The U.S. Treasury Department imposed sanctions on the six officials in February 2024.
According to the sources, the network’s mission extends beyond technical intrusions and hacking operations to include information warfare and psychological operations.
“One of its objectives is to sow division and distrust among opponents of Iran’s ruling system, spread disinformation, shape public opinion on social media and influence the media environment,” said Aso Qadri, a Europe-based Kurdish analyst specializing in national security.
Qadri told Alhurra that IRGC cyber units often infiltrate sensitive networks months or even years before a crisis or conflict erupts, gathering intelligence, identifying vulnerabilities and creating opportunities for future sabotage before launching attacks.
Among the primary targets, he said, are banks, energy infrastructure, transportation systems, telecommunications networks, government institutions, defense contractors, air defense systems and military communications.
“Cyber warfare provides Iran with advantages that many conventional military tools cannot offer,” Qadri said. “It is cheaper, more covert and less risky, allowing the regime to pressure its adversaries without engaging in direct military confrontation.”
According to Cyber Magazine, a publication specializing in cybersecurity research, groups such as the “Islamic Cyber Resistance,” the “Dark Storm Team” and the “Fatemiyoun Cyber Team” have coordinated data-wiping campaigns and website defacements targeting government agencies, financial institutions and critical infrastructure across the Middle East.
The report said Iranian cyber operations typically combine espionage with disruptive tactics designed to pressure adversaries.
Mohammad Hanif, an Iranian opposition political analyst, said Tehran’s reliance on cyber warfare is part of a broader doctrine that favors low-cost, deniable tools to exert pressure on opponents with greater military and economic capabilities.

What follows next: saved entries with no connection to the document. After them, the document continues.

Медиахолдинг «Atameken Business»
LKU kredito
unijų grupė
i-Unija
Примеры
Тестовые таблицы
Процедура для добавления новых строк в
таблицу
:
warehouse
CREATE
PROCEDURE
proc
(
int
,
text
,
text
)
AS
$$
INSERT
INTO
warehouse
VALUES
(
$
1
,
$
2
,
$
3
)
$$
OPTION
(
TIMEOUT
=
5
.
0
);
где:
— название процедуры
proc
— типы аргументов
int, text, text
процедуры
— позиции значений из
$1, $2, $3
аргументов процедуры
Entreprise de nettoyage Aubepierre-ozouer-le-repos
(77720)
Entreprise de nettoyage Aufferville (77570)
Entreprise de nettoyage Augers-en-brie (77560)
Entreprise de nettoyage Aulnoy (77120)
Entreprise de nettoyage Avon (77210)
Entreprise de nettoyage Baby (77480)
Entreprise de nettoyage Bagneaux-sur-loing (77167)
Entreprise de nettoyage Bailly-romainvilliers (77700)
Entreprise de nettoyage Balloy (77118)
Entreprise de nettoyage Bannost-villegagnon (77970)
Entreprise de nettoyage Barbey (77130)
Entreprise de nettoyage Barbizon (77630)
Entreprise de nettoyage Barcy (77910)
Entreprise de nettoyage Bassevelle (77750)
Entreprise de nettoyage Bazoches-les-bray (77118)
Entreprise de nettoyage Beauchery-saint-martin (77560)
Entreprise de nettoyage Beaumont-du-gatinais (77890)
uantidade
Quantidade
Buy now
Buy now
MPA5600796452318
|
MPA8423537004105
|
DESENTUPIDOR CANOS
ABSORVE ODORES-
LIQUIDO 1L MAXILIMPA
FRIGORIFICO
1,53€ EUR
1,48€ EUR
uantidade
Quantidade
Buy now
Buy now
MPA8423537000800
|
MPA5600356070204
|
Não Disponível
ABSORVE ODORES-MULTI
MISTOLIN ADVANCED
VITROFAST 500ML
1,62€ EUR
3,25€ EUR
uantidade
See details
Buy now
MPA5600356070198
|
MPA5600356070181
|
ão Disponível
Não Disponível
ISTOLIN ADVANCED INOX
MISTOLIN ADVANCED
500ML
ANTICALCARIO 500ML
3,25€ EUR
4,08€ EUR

Hanif said Iranian cyber operators frequently rely on social engineering rather than sophisticated technical exploits. Attackers often impersonate journalists, academics, conference organizers, politicians or other trusted individuals to establish contact with targets.
“The objective is to steal login credentials, gain access to private accounts and target individuals involved in Iranian and Middle Eastern affairs,” Hanif said.
A report released in March by Singapore-based cybersecurity firm CloudSEK said groups backed by the IRGC had launched cyberattacks targeting critical infrastructure in the United States.
The company said that within hours of the start of U.S.-Israeli strikes on Iran on Feb. 28, Tehran mobilized more than 60 affiliated cyber groups to begin offensive operations. Artificial intelligence tools, the report said, significantly enhanced efforts to target internet-connected U.S. critical infrastructure.
Cyber warfare has become one of Iran’s most important tools for confronting opponents both at home and abroad. As artificial intelligence technologies advance and dependence on digital systems deepens, concerns are growing over Tehran’s ability to target individuals, institutions and critical infrastructure around the world.
Adapted and translated from the original Arabic.